The Magnes Collection of Jewish Art and Life was established in 2010 following the transfer of the Judah L. Magnes Museum to the University of California, Berkeley. Its remarkably diverse archive, library and museum holdings include art, objects, texts, music, and historical documents about the Jews in the Global Diaspora and the American West. As one of the world's preeminent Jewish collections in a university setting, it provides highly innovative and accessible resources to both researchers and the general public

From the Photographer’s Archive: Roman Vishniac

On View: 
Jan 24, 2017 to Jun 23, 2017

The work of Roman Vishniac (1897-1990), a Russian-born photographer most notable for documenting eastern-European Jewish life in the years immediately preceding the Holocaust, has been celebrated in exhibitions and publications since the 1940s. Following the photographer's death, his daughter, Mara Vishniac Kohn, became the executor of Roman Vishniac’s estate. In 2007, the Roman Vishniac Archive was established at the International Center of Photography (ICP) in partnership with the United States Holocaust Memorial Museum. Its collections comprise over thirty thousand objects spanning more than six decades, and include more than nine thousand unprinted negatives, recently discovered vintage photographic prints, film footage, and personal correspondence.

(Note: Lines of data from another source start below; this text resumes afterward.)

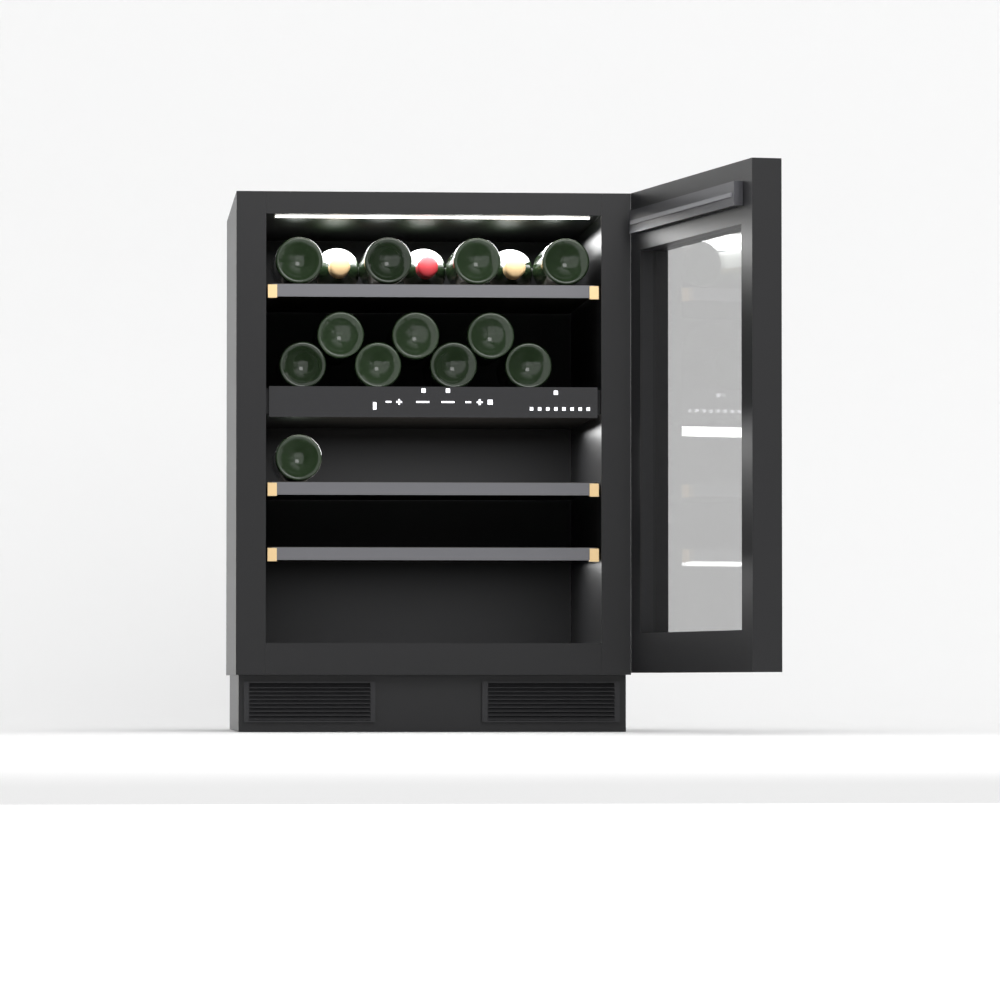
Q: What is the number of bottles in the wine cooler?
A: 15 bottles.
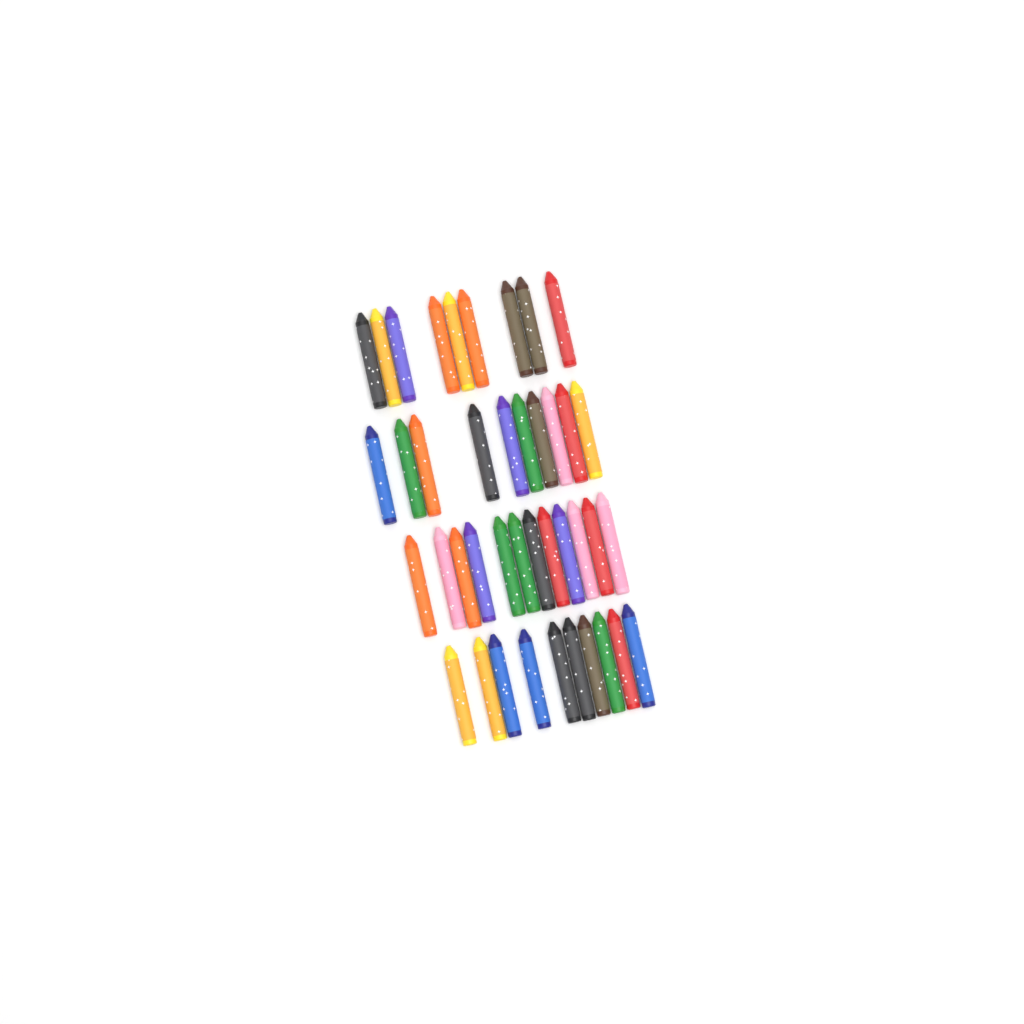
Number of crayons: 41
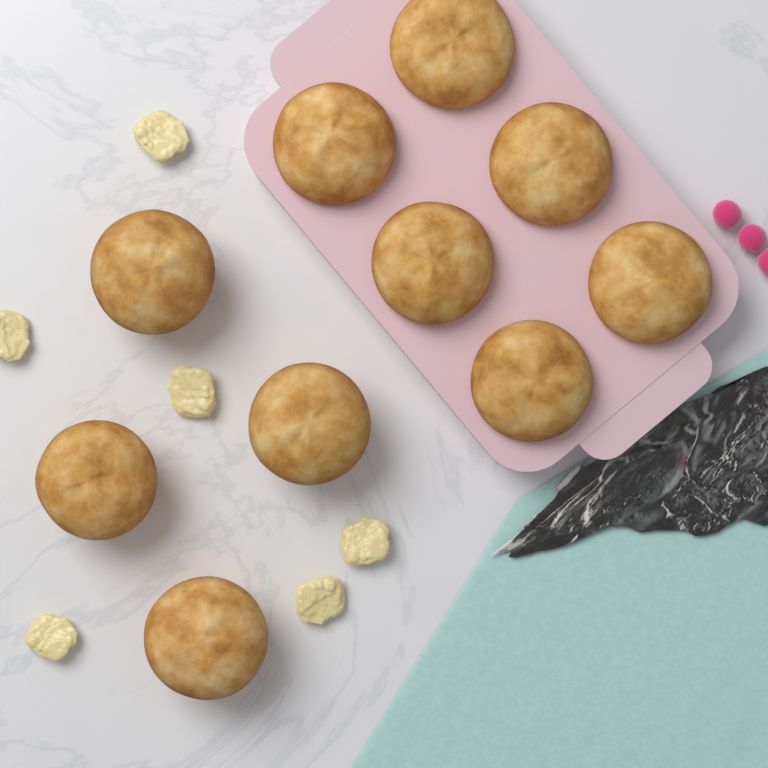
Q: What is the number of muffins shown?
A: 10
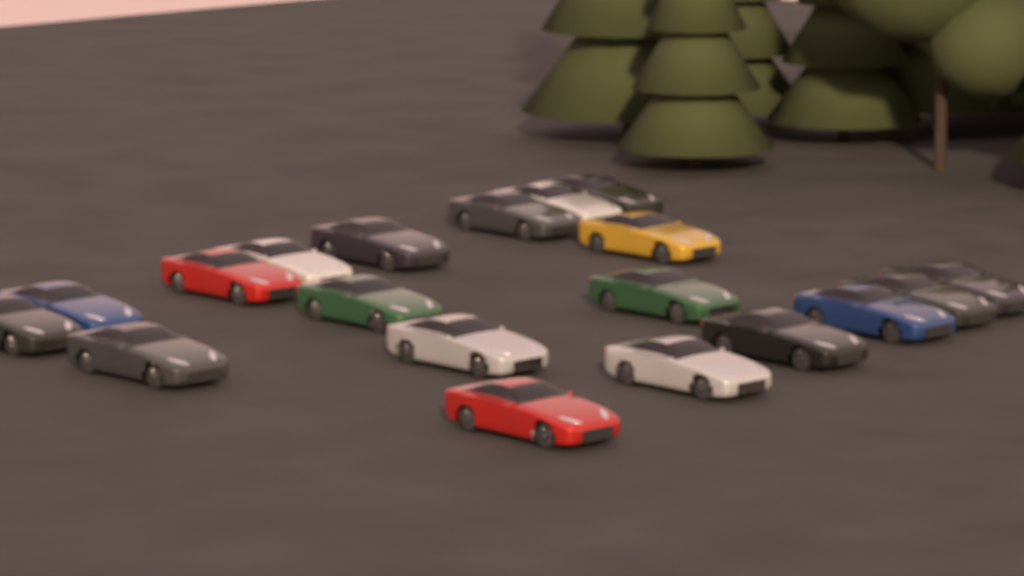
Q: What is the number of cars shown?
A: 19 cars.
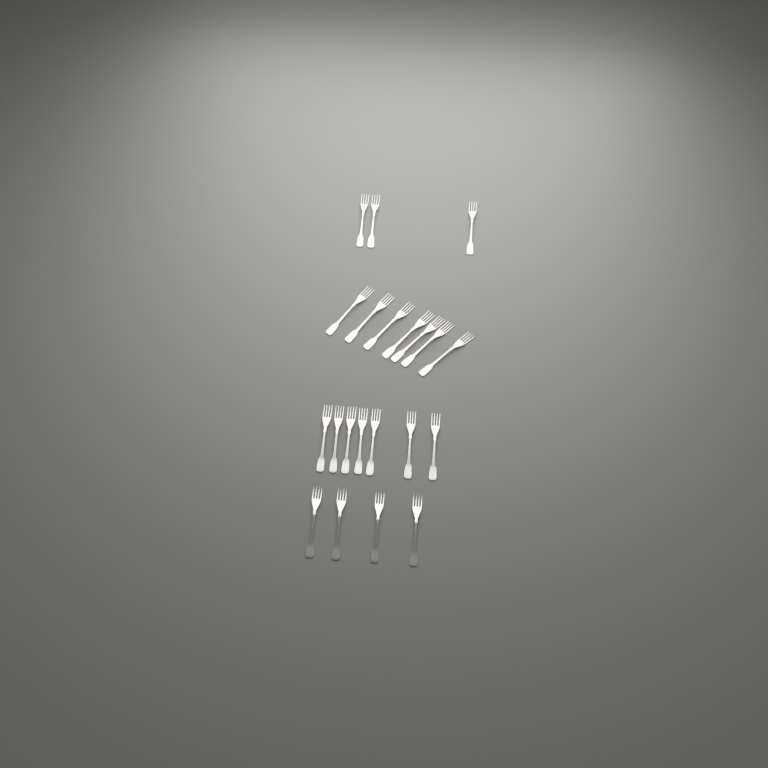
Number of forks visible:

The Power of Attention: Magic & Meditation in Hebrew "shiviti" Manuscript Art

On View: 
Jan 24, 2017 to Jun 23, 2017

Created from the early-modern period and into the present, shiviti manuscripts are found in Hebrew prayer books, ritual textiles, and on the walls of synagogues and homes throughout the Jewish diaspora. Wrestling with ways to externalize the presence of God in Jewish life, these documents center upon the graphic representation of God's ineffable four-letter Hebrew name, the Tetragrammaton, and associate it with words and imageries that evoke mystical powers, protective energy, and angels, as well as key places and characters in Biblical and Jewish history.